REQUIRED WORK
Transcribe the records below word for word, beginning with the first line and stopping after the line that contains "fee for non-members."; pictures are not part of the copy.
*** DATASET ENTRIES ***
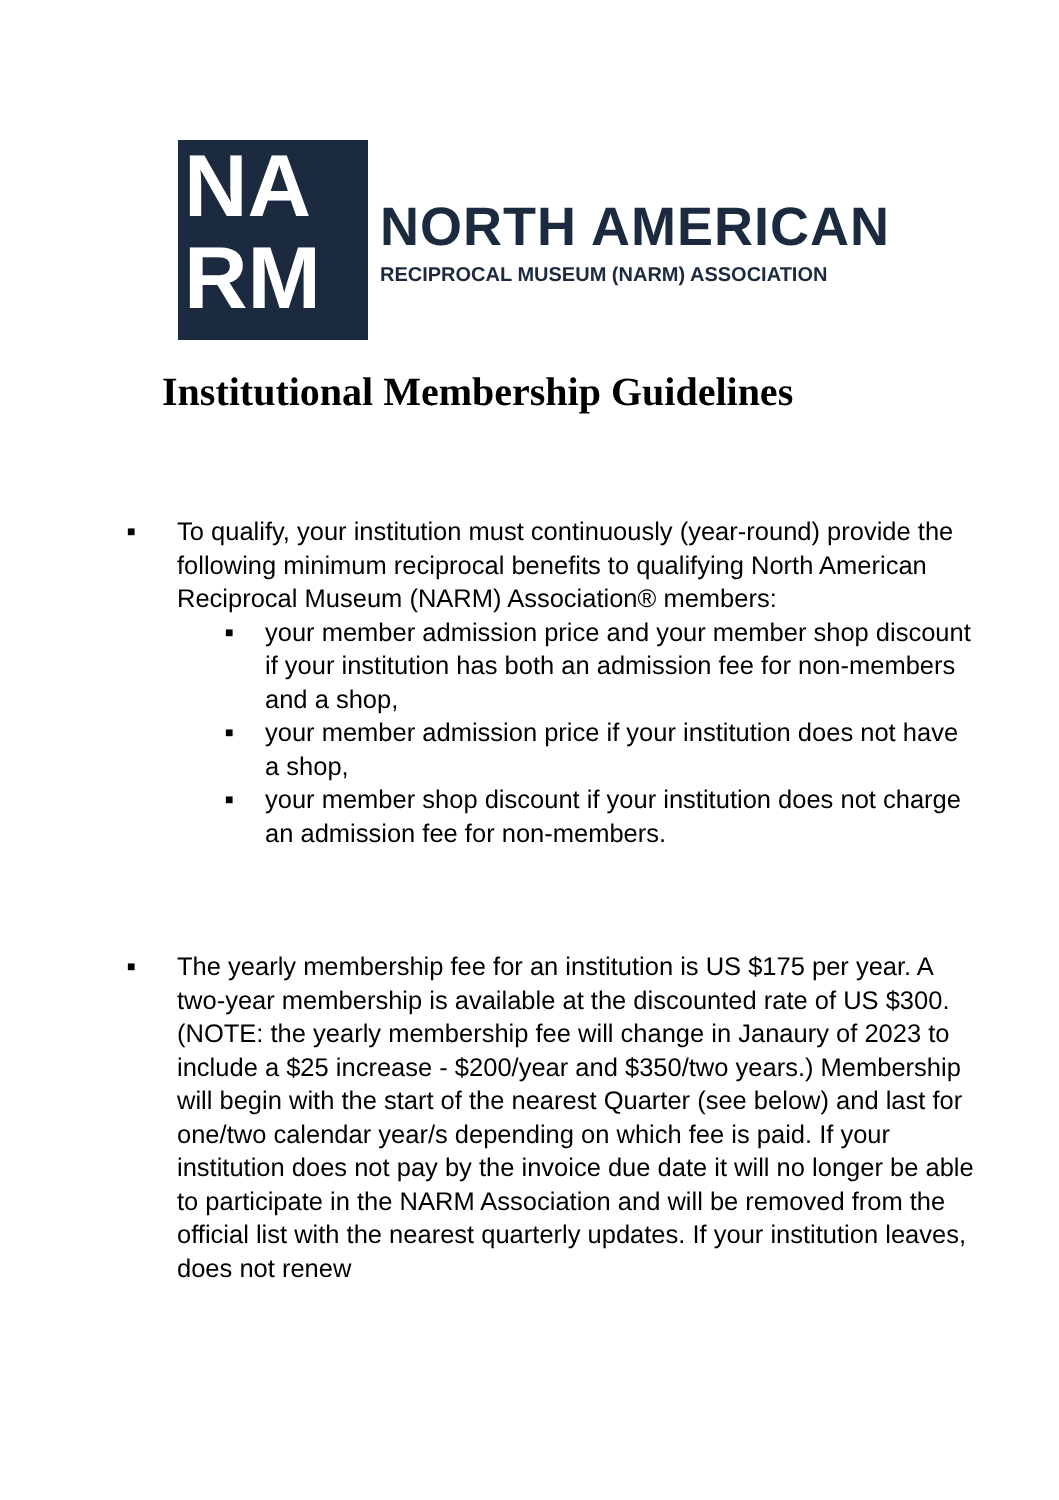NA
RM
NORTH AMERICAN
RECIPROCAL MUSEUM (NARM) ASSOCIATION
Institutional Membership Guidelines
■ To qualify, your institution must continuously (year-round) provide the following minimum reciprocal benefits to qualifying North American Reciprocal Museum (NARM) Association® members:
■ your member admission price and your member shop discount if your institution has both an admission fee for non-members and a shop,
■ your member admission price if your institution does not have a shop,
■ your member shop discount if your institution does not charge an admission fee for non-members.
■ The yearly membership fee for an institution is US $175 per year. A two-year membership is available at the discounted rate of US $300. (NOTE: the yearly membership fee will change in Janaury of 2023 to include a $25 increase - $200/year and $350/two years.) Membership will begin with the start of the nearest Quarter (see below) and last for one/two calendar year/s depending on which fee is paid. If your institution does not pay by the invoice due date it will no longer be able to participate in the NARM Association and will be removed from the official list with the nearest quarterly updates. If your institution leaves, does not renew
*** End of DATASET ENTRIES ***
EXPECTED ANSWER
NA
RM
NORTH AMERICAN
RECIPROCAL MUSEUM (NARM) ASSOCIATION
Institutional Membership Guidelines
■ To qualify, your institution must continuously (year-round) provide the following minimum reciprocal benefits to qualifying North American Reciprocal Museum (NARM) Association® members:
■ your member admission price and your member shop discount if your institution has both an admission fee for non-members and a shop,
■ your member admission price if your institution does not have a shop,
■ your member shop discount if your institution does not charge an admission fee for non-members.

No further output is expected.